** Start of EXTRACTED TEXT **

Case Study of Google Serial Over-collection of Private Data for FTC Hearings

A Case Study of Alphabet-Google’s 2004-2018 Privacy Track Record of Evident Unfair and Deceptive Over-collection of Consumers’ Personal Data Exposes an Evident Gap in the FTC’s Remedial Authority to Protect Consumers

Submitted as a public comment for the FTC’s fall 2018 “Competition and Consumer Protection in the 21st Century Hearings.” Topic #5: “The Commission’s remedial authority to deter unfair and deceptive conduct in privacy and data security matters” FTC Project Number: P181201; (PDF FTC submission here)

July 30, 2018; By Scott Cleland; President, Precursor® LLC & Chairman, NetCompetition®


This case study of Alphabet-Google’s track record of unfair and deceptive privacy and data security practices provides a compelling body of evidence of 17 major business practice examples over a fifteen-year period that indicate the FTC evidently does not have enough remedial enforcement authority to deter Google, or other Internet platforms, from engaging in unfair and deceptive conduct in privacy and data security matters.

It is also evident from Google’s words and actions chronicled below that it legally does not believe its users have a “legitimate expectation of privacy” concerning the information they provide to Google.

Given that the FTC understands deterrence is inherently a causal concept, and given the evidence provided in this e-white-paper, it is reasonable for the FTC to conclude that its admitted lack of FTC remedial enforcement authority for privacy and data security is in part causing the evident effect of Google’s rampant recidivism on privacy and data security matters.

The cumulative evidence chronicled in this Google case study exposes that the FTC has not deterred Google from serial unfair and deceptive practices via multiple services, involving multiple technologies, in multiple ways, repeatedly, over a fifteen-year period.

The evident common causal thread is Google’s business modus operandi of unfair and deceptive over-collection of private information by default.

Google has serially harmed consumer welfare in unfairly and deceptively undermining consumers’ expectation of, and actual, privacy and data security, as well as undermining consumers’ ability to protect their own privacy and data security and that of minors.

** End of EXTRACTED TEXT **

* EXERCISE A *
Convert the rows into a two-column CSV headed field and value, starting at the row that has "kingdom: Plantae" and stopping after the row that has "scientific name: Eucnide urens". Put each row's text and its answer in their own quoted fields, with any line breaks turned into spaces.
The Google privacy case study and the rows have no connection to each other.

** Start of RECORD EXTRACTS **

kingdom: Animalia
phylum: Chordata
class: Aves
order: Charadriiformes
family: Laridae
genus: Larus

** End of RECORD EXTRACTS **
** Start of RECORD EXTRACTS **

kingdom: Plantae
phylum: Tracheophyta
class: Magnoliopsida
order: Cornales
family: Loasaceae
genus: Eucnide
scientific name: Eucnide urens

** End of RECORD EXTRACTS **

* EXERCISE B *
Please carry on the Google privacy case study from its last sentence.

* EXERCISE RESULT A *
field,value
"kingdom:","Plantae"
"phylum:","Tracheophyta"
"class:","Magnoliopsida"
"order:","Cornales"
"family:","Loasaceae"
"genus:","Eucnide"
"scientific name:","Eucnide urens"

* EXERCISE RESULT B *
A big question for the FTC’s congressional overseers and the FTC to ask in the Simons hearings this fall, is why Google has been able to serially, unfairly, and deceptively violate consumers’ reasonable expectation of privacy repeatedly, in many dimensions, for 15 years with evident impunity?

Is this systemic risk and failure just a result of insufficient FTC “remedial authority to deter unfair and deceptive conduct in privacy and data security matters?

Or is it also partially a result of: 1) the FTC’s legal case-specific lens, processes, and procedures that may be failing to see the big picture and systemic patterns of bad practices over time or across services; 2) Google and other platforms’ Section 230’s exemption from Federal regulation and immunity from civil liability; and/or 3) regulatory capture?

Bottom-line: The FTC badly needs additional privacy and data security authority from Congress to deter the rampant recidivist unfair and deceptive privacy and data security practices of Google, and other Internet platforms.


Summary of the FTC-Google Privacy Case Study


This case study of Alphabet-Google’s track record of unfair and deceptive privacy and data security practices is empirical research that spotlights the causal relationship between the FTC’s evident lack of remedial privacy and data security authority and Google’s evident privacy and data security recidivism.


It also provides research in support for FTC Chairman Simons’ recent testimony before Congress where he stated the FTC needs more privacy and data security authority from Congress.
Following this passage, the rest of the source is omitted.